Stored items:
⁂

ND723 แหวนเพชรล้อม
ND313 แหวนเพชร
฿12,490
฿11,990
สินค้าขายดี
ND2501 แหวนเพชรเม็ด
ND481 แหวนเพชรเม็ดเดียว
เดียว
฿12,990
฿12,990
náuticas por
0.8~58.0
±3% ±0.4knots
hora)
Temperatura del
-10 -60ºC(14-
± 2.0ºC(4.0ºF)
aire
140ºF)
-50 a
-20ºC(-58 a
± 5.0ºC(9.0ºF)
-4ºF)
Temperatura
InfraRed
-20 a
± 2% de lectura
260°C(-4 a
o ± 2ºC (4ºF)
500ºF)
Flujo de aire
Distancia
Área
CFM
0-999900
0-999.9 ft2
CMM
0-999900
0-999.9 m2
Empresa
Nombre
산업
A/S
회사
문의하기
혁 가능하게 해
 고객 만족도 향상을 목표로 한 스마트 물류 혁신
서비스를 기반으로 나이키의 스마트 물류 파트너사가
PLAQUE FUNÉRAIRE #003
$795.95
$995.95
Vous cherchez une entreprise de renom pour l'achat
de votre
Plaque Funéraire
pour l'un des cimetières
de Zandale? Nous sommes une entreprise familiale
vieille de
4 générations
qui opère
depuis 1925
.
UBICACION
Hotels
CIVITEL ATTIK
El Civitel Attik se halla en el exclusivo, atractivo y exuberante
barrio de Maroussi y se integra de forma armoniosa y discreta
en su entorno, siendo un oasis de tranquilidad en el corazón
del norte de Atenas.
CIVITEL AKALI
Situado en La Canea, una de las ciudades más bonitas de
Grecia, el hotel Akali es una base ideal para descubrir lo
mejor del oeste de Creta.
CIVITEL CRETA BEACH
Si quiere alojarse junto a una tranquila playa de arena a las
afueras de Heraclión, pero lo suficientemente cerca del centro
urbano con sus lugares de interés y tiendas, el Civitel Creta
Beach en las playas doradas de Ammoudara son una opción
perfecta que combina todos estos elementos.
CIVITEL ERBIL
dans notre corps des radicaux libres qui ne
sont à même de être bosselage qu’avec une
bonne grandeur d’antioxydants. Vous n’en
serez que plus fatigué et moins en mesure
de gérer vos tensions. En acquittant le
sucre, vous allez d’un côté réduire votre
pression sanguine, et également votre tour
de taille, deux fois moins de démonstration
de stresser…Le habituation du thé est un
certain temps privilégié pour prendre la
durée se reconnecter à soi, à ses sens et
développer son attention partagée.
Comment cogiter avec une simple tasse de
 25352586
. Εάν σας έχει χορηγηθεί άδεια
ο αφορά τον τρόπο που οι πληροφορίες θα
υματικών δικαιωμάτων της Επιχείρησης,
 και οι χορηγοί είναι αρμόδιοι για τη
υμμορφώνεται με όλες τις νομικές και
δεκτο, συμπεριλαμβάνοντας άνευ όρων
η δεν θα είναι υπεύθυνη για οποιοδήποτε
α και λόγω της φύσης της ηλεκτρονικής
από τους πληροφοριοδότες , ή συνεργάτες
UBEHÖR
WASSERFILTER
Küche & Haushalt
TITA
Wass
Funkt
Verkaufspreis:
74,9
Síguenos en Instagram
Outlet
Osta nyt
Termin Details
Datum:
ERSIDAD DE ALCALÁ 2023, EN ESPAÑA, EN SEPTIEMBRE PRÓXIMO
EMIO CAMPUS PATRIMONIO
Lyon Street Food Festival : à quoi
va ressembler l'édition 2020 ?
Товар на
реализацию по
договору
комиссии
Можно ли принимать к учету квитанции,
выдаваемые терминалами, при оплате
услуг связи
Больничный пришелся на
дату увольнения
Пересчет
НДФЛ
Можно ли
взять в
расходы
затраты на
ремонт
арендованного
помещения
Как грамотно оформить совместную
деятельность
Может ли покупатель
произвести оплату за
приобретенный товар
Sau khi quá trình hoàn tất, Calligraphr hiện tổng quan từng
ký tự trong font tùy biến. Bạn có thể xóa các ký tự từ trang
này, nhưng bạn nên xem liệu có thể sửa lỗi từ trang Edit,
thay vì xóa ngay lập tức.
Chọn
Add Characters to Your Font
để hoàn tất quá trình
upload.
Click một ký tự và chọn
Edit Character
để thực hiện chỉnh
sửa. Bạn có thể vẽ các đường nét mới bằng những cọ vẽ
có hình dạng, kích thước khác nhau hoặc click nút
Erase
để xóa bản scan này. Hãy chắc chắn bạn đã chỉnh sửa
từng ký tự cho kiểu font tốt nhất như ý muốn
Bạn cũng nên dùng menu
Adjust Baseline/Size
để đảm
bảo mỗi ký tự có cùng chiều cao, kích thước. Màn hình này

⁂

**ASSIGNMENT**: How many of the lines above contain the string "แหวนเพชรเม", with case counting? Give only the number.

**RESPONSE**: 2